5 Supportive Strategies Every Parent Of An Anxious Teen Should Know

anxious teen

If you have an anxious teen, chances are you’re feeling anxious yourself. You worry about how you can best help, or even if you are capable of helping them. And you worry whether the best answer is to insist that s/he get professional help.

Your worry shows you care – a lot. It means that you are doing your best to be the parent your teen needs you to be – no matter how ineffective you may feel. Understanding and helping your teen face their normal (and perhaps not-so-normal) anxiety can feel challenging at best. So much so that getting your teen try therapy to may become your ultimate goal in helping your teen more effectively address his/her anxiety. But in the meantime, these 5 strategies can help.

Strategies To Try To Support Your Anxious Teen In Coping With Their Anxiety

1.The Basics

In this case the basics include exercise, sleep, nutrition, and hydration. Each of these physical needs have been repeatedly linked to cognitive control as well as emotional regulation. They are especially important in helping your teen become more aware of his emotional signals.Exercise provides a mental and emotional boost – so long as it is voluntarily done. It can also help your anxious teen practice being uncomfortable or even tolerate pain. This practice of tolerating discomfort in the physical can spill over into the emotional world, helping build mental resilience.

Between 8 and 10 hours is how much sleep your teen should be getting every night. She needs this much sleep because of all the changes her body and brain are going through and because sleep is what helps heal and repair our bodies, absorb new situations, consolidate memories and clean our brains.

Eating a diet high in nutrient-dense foods can help provide your teen’s brain the fuel it needs to keep his body running efficiently and smoothly. It is well documented that a diet rich in sugar, caffeine, alcohol, and preservatives can wreak havoc on anyone’s blood sugar, arousal circuits, and metabolism. If your anxious teen eats like this, he could be having a harder time regulating his body and his emotions.

However eating healthy is a whole lot easier said than done – especially when your teen is making his own choices about what to eat. Providing easily accessible healthy choices and keeping them in places your teen will easily see can be a powerful way to nudge his food choices. When your child is naturally exposed to healthy food options, he is more likely to choose them.

 

2. Connect with your teen to understand their specific challenges

Staying connected with and listening to your teen about her worries is critical. Your interaction with her is the only way for you to know how she is doing, and for her to know how much you care about her and her challenges. Your connection allows your anxious teen to trust in letting you help. Allowing your child to talk out her worries with you also provides her practice of naming and talking about her feelings, which will become a powerful tool in processing anxiety now and throughout her life.

 

3. Model how to cope with worry

Kids are very adept at picking up on nonverbal responses – especially those of their parents. So, your anxious teen knows when you’re feeling anxious or worried or stressed. Modeling healthy ways of coping with anxiety, worry and stress, not only helps you better cope, but allows your teen to observe valuable skills she might choose to try out herself.

 

4. Teach what anxiety is

Anxiety can be a superpower – according to celebrity Emma Stone and at least one anxious child. Let your anxious teen know that anxious people are caring, intelligent, and great-problem solvers.In addition to teaching your child about the positive characteristics of anxious people, share with them what anxiety is from both a cognitive standpoint and a physiological one.

 

5. Teach coping mechanisms

A variety of coping mechanisms can also be taught to your teen, including accepting her anxious feelings instead of fighting against them which only makes things more uncomfortable. Remind her that anxiety is trying to communicate with her, and that understanding her fears can put her problem-solving superpower to work.Belly breathing is one of the simplest ways to calm anxiety, and is also something that can be easily taught, along with employing a power pose that can increase feelings of confidence and power prior to high-stakes social situations. Music – especially slower tunes – can be a powerful way to calm down, along with scrolling comedy or nature-oriented media.

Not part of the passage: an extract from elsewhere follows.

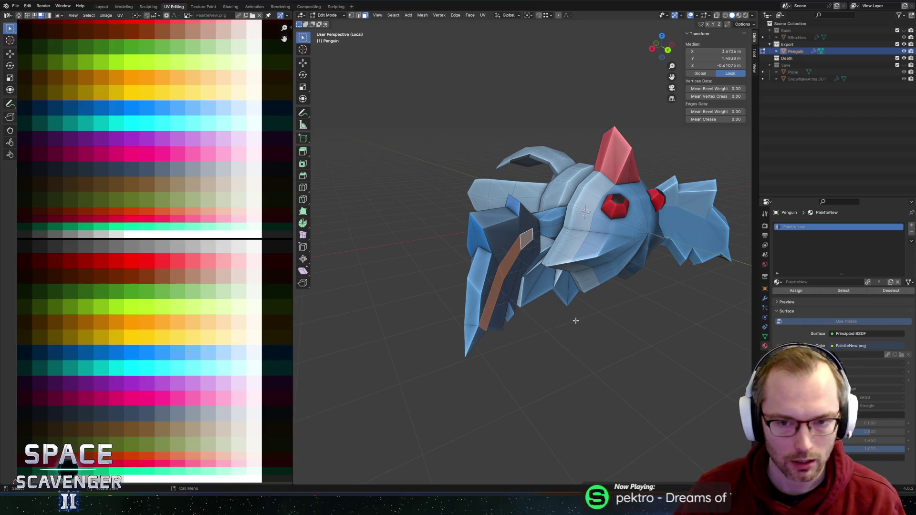
middle_click_drag(541, 315, 523, 318)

Above all else, reinforce the idea that she is in control of her anxiety and not the other way around. Even if it doesn’t feel like it, noticing and naming her experience can a powerful way to take control. From a position of power, she will be better able to hear the message anxiety is trying to give her, and take appropriate action to mitigate her anxious feelings.

(You will find additional coping mechanisms to teach your anxious teen in my book, Hack Your Anxiety: How To Make Anxiety Work for You in Life, Love, and All That You Do.)

 

Parenting an anxious teen can be nerve wracking. You want the best for them and sometimes knowing what to do can be confusing. Therapy can be a powerful tool in helping your child build coping skills, and there are also things you can do at home to help. Learning to navigate anxiety requires courage, support, and practice.  With your help, your teen can build the skills they need to understand and cope with their feelings, and importantly know they are not alone.

 

(Note: If your teen is facing an emergency mental health situation, seek help immediately. Examples of these types of emergencies include threats of suicide, severe withdrawal, threats of suicide, violent behavior, and a sudden extreme weight change.)